Rotavirus: The silent threat to children

Few people will have heard of Rotavirus, but it’s one of the deadliest viruses on the planet for babies and young children.

Found in all corners of the world, it’s an incredibly infectious stomach bug, causing diarrhoea and sometimes vomiting, stomach aches and fever. Most children, regardless of their socioeconomic background, will have been infected at least once by the age of five. Those living in developing countries are at higher risk of fatality, with World Health Organisation estimates of 215,000 child deaths each year, and up to 47,000 of these occurring in India, 31,000 in Nigeria and 15,000 in Pakistan.

Traditionally, the illness was treated like any other child diarrhoea illness, remedied by topping up fluids to prevent dehydration.
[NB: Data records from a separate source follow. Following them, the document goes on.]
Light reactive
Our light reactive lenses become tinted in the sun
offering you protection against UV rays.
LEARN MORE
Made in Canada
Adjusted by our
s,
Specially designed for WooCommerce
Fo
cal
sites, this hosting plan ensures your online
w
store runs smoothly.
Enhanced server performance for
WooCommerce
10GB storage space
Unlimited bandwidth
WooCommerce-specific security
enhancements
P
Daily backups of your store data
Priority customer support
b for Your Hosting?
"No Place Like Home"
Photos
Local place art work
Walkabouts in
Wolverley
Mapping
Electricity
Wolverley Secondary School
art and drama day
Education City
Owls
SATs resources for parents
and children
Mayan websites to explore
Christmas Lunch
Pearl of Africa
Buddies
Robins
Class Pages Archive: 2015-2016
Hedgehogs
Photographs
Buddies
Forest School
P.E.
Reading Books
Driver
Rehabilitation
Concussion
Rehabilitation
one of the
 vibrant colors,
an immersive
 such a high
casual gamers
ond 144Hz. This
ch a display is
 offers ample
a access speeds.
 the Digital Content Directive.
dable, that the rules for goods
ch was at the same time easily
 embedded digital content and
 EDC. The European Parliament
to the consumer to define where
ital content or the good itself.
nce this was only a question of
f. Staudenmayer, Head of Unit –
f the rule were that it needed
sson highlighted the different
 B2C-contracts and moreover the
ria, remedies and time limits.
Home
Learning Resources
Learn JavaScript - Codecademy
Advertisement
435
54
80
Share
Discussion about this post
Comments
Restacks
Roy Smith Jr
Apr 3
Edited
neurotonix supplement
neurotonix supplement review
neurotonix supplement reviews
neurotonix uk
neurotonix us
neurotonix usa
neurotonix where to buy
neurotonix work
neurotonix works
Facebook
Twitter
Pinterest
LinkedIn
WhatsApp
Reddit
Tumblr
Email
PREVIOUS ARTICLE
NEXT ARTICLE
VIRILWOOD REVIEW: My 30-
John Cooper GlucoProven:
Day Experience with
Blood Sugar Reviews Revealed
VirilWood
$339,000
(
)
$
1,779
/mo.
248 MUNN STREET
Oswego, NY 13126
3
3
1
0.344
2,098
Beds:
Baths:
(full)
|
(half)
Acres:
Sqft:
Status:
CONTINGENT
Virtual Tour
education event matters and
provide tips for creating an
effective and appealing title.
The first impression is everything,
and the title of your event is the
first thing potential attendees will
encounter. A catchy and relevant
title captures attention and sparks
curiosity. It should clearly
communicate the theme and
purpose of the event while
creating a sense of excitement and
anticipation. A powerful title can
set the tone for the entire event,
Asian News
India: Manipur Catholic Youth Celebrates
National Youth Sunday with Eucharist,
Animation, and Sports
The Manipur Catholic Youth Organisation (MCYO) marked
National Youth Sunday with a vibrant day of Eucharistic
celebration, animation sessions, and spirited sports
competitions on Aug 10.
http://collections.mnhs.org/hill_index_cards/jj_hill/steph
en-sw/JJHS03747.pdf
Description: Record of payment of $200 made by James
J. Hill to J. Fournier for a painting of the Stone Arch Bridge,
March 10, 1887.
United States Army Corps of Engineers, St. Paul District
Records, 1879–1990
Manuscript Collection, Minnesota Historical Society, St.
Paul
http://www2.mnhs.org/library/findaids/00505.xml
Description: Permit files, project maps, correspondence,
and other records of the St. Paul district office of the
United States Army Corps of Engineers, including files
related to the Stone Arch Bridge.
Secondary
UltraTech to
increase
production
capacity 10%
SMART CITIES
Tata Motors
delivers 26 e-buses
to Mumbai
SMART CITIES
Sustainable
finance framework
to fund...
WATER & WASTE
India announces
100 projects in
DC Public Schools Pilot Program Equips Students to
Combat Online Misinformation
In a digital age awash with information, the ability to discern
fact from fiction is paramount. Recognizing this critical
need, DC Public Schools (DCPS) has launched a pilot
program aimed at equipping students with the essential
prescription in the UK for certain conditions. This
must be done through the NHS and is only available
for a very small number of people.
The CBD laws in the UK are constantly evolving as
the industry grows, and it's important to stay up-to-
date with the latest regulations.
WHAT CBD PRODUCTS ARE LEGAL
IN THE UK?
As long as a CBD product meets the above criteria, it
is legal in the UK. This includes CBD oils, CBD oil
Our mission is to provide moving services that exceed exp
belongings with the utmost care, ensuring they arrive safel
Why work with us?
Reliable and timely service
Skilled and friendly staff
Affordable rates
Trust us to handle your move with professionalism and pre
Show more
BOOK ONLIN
But the introduction of RotaTeq and Rotarix vaccines at the start of the 21st century has dramatically reduced infection rates, with up to 98 per cent effectiveness observed in severe cases.

Today, the infection is easily treated – in the UK, the vaccine was introduced in 2013, resulting in a 69 per cent drop in cases. It contains a weakened strain of the disease, helping babies to build immunity, and children are given two doses at eight and 12 weeks through a liquid given to them to swallow. Now that air cargo has made the vaccine more available, IAG Cargo is working to close the gap between those that can readily access it in the developed world and those that most need it.

Through our partnerships with international pharmaceutical companies, we carry vaccines to parts of the world that are at high risk, supporting efforts to eradicate diseases such as this preventable threat to children.